Devant me rendre en Bolivie en juillet - août, je me suis mise à la recherche d'un logement là-bas. L'hôtel ne me tentait pas des masses, étant donné le "léger" trou que cela ferait dans mon budget (imaginez-vous, un mois, c'est long, même dans le "Tiers-Monde", là où vous pensez peut-être que tout est bon marché...). Les auberges de jeunesse ? Bof, sans plus. En parcourant l'excellent blog Voyages et Vagabondages de Lucie, à la recherche d'un bon plan pas cher, je suis tombée sur son article qui parle du "couchsurfing" et dans lequel elle explique très bien le principe. Un réseau international, des profils de membres dans le monde entier et un concept simple : je suis hébergée gratuitement ; en échange, je propose (ou pas) un accueil chez moi. Tout cela m'a semblé fort intéressant et, après avoir bien étudié le site, j'ai créé mon propre profil. Parler de moi, dire où j'habite et décrire l'hébergement que je propose, énumérer mes goûts, mes lectures, mes voyages effectués ou prévus, jusque là, tout était o.k. L'idée de partager des rencontres, de passer quelques jours avec des gens "du cru" pour en voir un peu plus sur le quotidien du pays où je me rends, c'était tentant.
Entre temps, j'avais acheté un billet d'avion pour Athènes. Ne pouvant pas non plus être logée, j'ai envoyé une ou deux demandes de "canapé", chez deux jeunes femmes, pour tester. L'une d'entre elles, très gentille, m'a répondu. Evidemment, il était bien trop tôt, j'en étais consciente, mais je voulais juste savoir si la communication fonctionnait, si derrière ces profils internet il n'y avait pas que du vent. Ce que je n'avais pas prévu - j'avoue être parfois naïve malgré mon âge déjà avancé... -, c'est que mon petit texte d'introduction qui indiquait mes dates de voyage et la raison de celui-ci allait être visible par tous les utilisateurs du site. Suite à ça, j'ai commencé à recevoir deux, trois, puis quatre mails de garçons qui me proposaient leur canapé. Si je n'étais pas aussi méfiante, si j'avais l'insouciance de mes vingt ans, j'aurais trouvé ça très sympa, encourageant, accueillant. Dans l'absolu, pas de danger imminent, rien à craindre. Tout de même, mon petit doigt, qui a déjà vécu, m'a soufflé à l'oreille quelques recommandations : attention, le verre de l'amitié, la drogue du violeur ; attention, un appart près de l'aéroport, une cave ?... Et toutes sortes de psychoses qui pourront paraître sans fondement à beaucoup d'entre vous. Que voulez-vous, je suis méfiante.

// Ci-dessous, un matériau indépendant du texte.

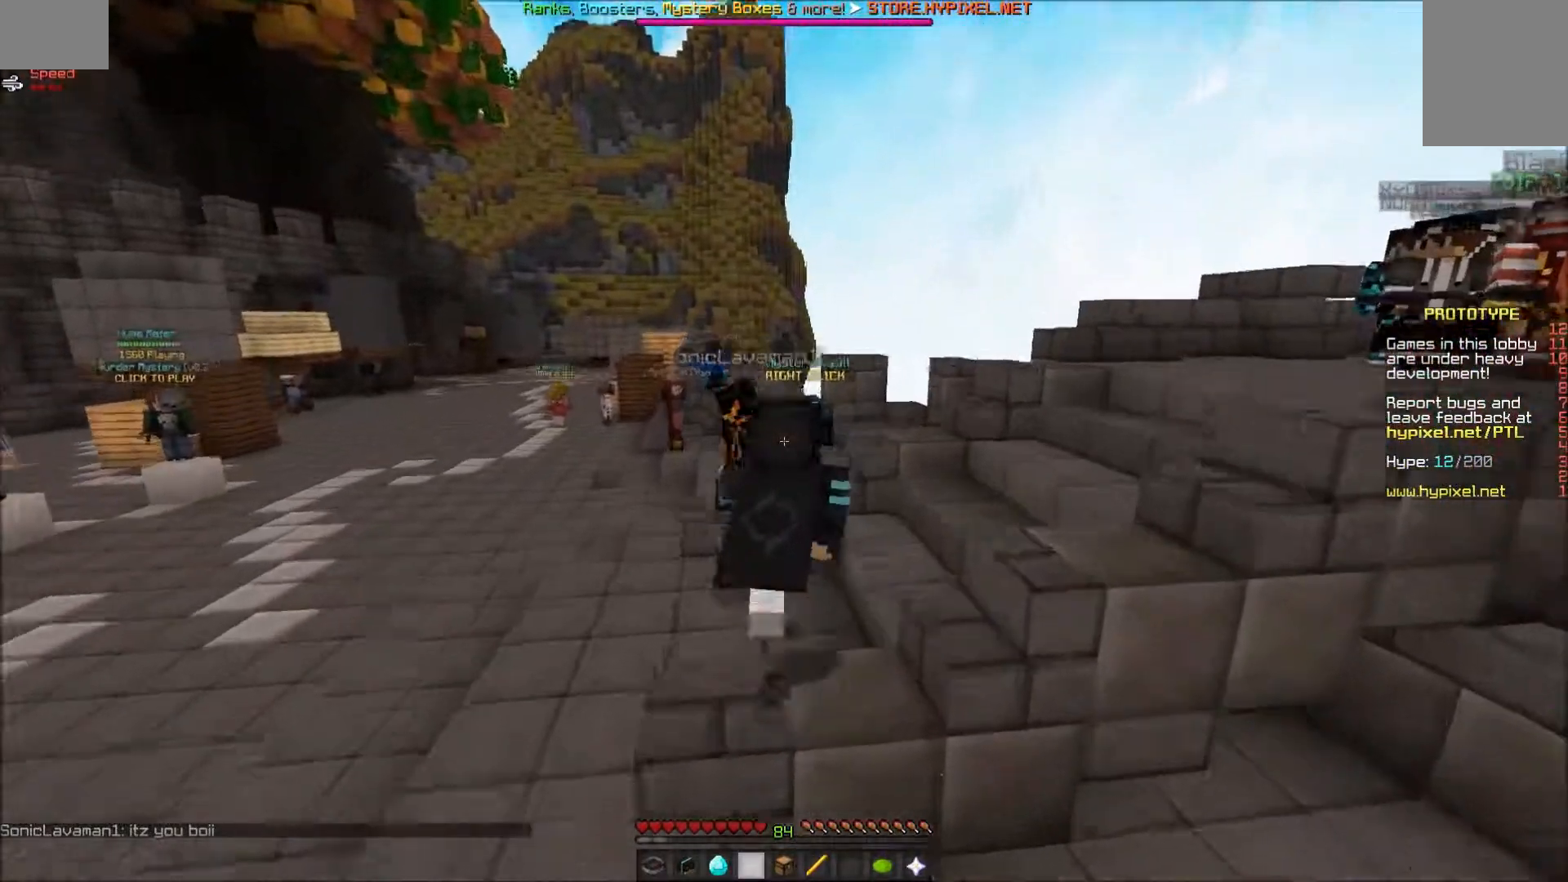
{"keys": ["a", "w"], "mouse": [], "events": [[33, "mouse_left", "down"], [83, "mouse_left", "up"], [233, "d", "up"], [433, "a", "down"]]}
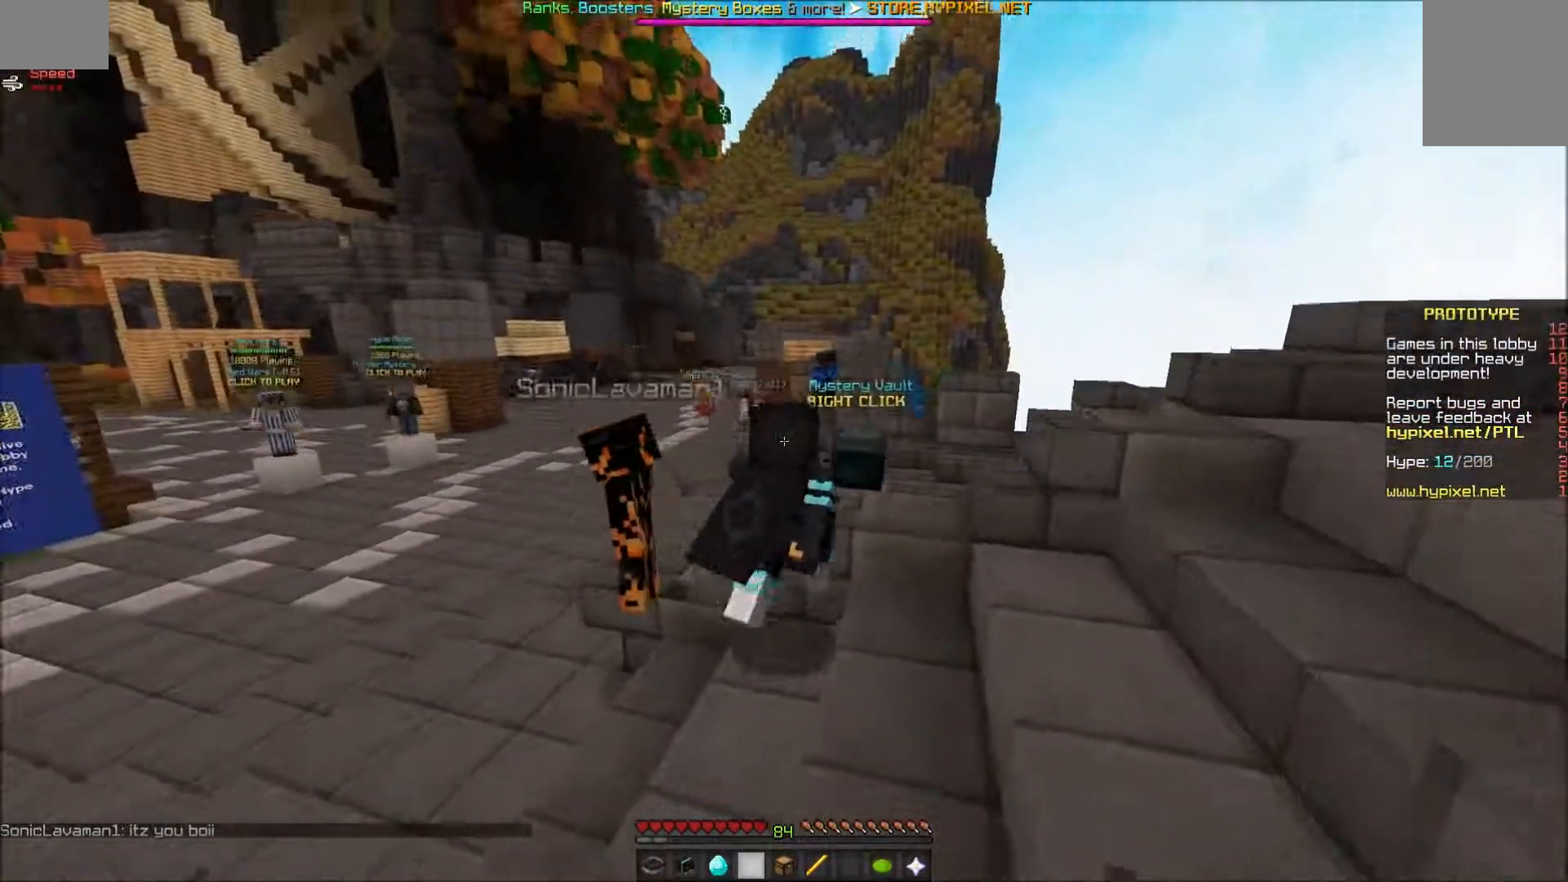
{"keys": ["w"], "mouse": [], "events": [[483, "a", "up"]]}
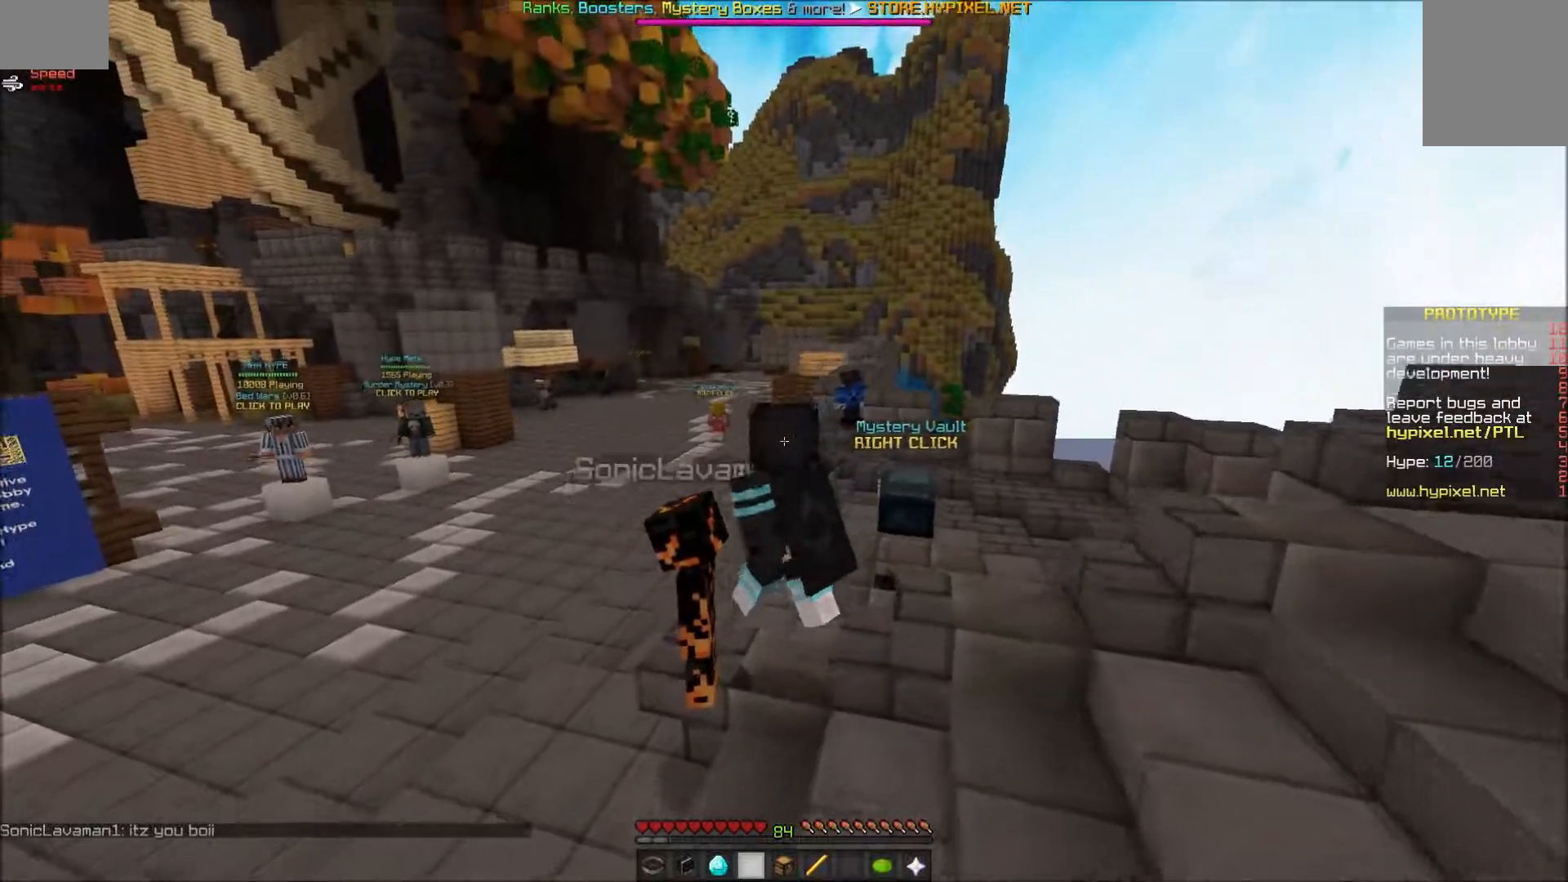
{"keys": ["d", "w"], "mouse": [], "events": [[83, "d", "down"]]}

Les choses se sont envenimées lorsque l'un de ces hommes, tout juste trente ans (un jeunot, évidemment bien sûr. On est encore jeune, à trente ans, n'est-ce pas ?) a récidivé. Un mail, deux, trois, quatre et hier un cinquième. Je me suis dit, cette fois, c'en est trop. J'avais pris la précaution, en voyant les messages insistants de Roméo, d'aller fureter sur la toile d'autres témoignages qui invalideraient cette vision bisounours du couchsurfing. Cela ne va pas vous étonner, j'en ai trouvé. Pas mal. Des désistements de dernière minute, des gens peu fiables. Sur le site même du réseau de surf sur canapé, apparaissent même clairement des avis sur les différents hôtes, dont certains sont peu engageants. D'autres m'ont étonnée par leur texte farci de directives du genre "on fait le déjeuner, tu prépares le dîner. Mais attention, pas de viande, on est végétariens" et comportant même, accrochez-vous bien... un prix ! 8 euros la nuit pour un réseau soit-disant collaboratif. Ou comment trouver le discrédit directement à la source. Ce qui m'a le plus frappée, indignée, ce sont les réponses aux questions suivantes : "avez-vous des enfants ?" et "pouvez-vous héberger des enfants ?". A la première interrogation, 99 % des hôtes répondent non, ce qui n'est pas aberrant étant donné qu'ils se situent surtout dans la tranche 18-30 ans. Mais, à la deuxième question, 80% des membres répondent également non. Demandons-nous donc à notre tour : pourquoi refuser d'héberger un enfant, en particulier quand l'appartement qu'on décrit sur le site comporte suffisamment d'espace et de lits pour une maman et son petit ?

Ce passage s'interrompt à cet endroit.